Carl Vine on The Galileo Project
The Galileo Project was premiered by Tafelmusik on January 9, 2009 at The Banff Centre in Canada, where it was co-produced as part of a residency. The very next day I received an email from pianist Piers Lane, who was working at the centre at the time, to tell me that Musica Viva simply had to get the show to Australia. Over the following weeks further endorsements trickled in from friends and collaborators in the broader international Viva family, and it became clear that Piers, as usual, was right.
A few months later we secured video footage of a performance, and it was immediately obvious that this was a remarkable concert event that Australian audiences deserved to see. It took the next few years to put all of the pieces in place to make an Australian national tour of The Project possible. We are about to enjoy the fruits of all this organisation.
Tafelmusik is a remarkable ensemble by any measure. Like most world-class chamber orchestras it has, in the person of Jeanne Lamon, a tireless and endlessly inventive director who is also a phenomenal musician. Less evident at first, hidden away behind a double bass, is Alison Mackay, whose uncommon skill at combining elements of theatre, literature and history with a passionate love of Baroque music has resulted in a string of extraordinary staged musical events that have placed the ensemble in a class without peer.

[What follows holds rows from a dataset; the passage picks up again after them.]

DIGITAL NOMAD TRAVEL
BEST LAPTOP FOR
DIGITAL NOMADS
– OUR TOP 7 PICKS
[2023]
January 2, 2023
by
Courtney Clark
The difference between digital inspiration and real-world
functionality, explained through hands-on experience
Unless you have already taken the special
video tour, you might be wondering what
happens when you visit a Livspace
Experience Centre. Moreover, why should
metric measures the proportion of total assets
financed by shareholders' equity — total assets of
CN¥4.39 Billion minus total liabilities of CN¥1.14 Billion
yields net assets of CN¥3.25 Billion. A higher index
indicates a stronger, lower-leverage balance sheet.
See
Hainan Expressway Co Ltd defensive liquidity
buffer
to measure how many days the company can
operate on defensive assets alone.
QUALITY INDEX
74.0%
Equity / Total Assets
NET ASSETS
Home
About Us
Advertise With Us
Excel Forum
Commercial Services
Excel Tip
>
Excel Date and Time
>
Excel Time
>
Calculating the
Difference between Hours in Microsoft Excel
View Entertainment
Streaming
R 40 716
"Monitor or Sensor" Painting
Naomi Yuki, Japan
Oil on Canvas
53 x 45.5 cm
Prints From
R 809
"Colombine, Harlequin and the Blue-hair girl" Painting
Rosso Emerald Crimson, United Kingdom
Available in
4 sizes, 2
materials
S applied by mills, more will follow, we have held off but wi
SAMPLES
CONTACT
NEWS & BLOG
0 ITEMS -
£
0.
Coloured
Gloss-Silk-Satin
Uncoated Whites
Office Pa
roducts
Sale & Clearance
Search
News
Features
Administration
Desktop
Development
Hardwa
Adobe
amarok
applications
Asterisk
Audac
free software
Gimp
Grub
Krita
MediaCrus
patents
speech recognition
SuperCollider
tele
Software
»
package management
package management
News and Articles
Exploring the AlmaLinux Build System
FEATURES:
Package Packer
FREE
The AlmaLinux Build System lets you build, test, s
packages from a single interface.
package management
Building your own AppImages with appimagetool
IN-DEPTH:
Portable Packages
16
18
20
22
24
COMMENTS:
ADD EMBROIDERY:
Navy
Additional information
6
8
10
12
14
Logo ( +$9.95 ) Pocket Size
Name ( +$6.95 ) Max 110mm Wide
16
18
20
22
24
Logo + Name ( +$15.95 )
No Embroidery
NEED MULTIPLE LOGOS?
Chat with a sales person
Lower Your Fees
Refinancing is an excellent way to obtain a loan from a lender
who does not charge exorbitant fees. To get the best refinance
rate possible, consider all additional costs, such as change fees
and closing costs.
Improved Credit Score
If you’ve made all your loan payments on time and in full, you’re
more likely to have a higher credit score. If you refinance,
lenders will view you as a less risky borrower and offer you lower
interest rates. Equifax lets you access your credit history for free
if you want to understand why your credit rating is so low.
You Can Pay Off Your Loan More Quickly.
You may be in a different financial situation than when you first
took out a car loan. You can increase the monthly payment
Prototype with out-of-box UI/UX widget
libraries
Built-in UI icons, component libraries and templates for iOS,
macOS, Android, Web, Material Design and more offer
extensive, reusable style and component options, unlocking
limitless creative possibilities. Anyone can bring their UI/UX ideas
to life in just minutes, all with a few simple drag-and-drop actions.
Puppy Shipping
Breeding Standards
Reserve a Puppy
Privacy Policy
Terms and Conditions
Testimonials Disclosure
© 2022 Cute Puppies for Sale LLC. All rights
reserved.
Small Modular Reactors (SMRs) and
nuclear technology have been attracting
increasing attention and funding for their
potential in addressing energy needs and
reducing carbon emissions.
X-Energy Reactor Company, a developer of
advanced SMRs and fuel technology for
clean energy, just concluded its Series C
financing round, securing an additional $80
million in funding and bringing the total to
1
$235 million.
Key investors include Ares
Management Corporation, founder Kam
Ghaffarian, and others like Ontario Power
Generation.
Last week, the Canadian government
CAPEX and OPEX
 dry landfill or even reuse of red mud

Previous spectacles devised by Alison for the Toronto-based group include a multi-disciplinary festival inspired by Ovid’s Metamorphoses, a multicultural creation based on ‘The Four Seasons’, and a musical celebration of Canadian architecture.
Professor of Astronomy at the University of Toronto, Dr John Percy, is an avid fan and long-term supporter of Tafelmusik who had followed these events with interest. He wanted, in 2009, the International Year of Astronomy, to celebrate the 400th anniversary of Galileo’s use of the astronomical telescope, and wisely reasoned that this should form the basis of the group’s next theatrical presentation.
The result is an amazing concert that opens with Shakespeare, Bach and Kepler, and wends its mesmerising way through centuries of musical, philosophical and scientific evolution, led by meandering musicians, an actor, and projected images whose impact is as astronomical as their content.
It is disarmingly easy to create multidisciplinary events that falter on every one of their axes. Tafelmusik hews the infinitely harder path, not just of making every component shine, but also of having the totality far exceed the sum of its parts.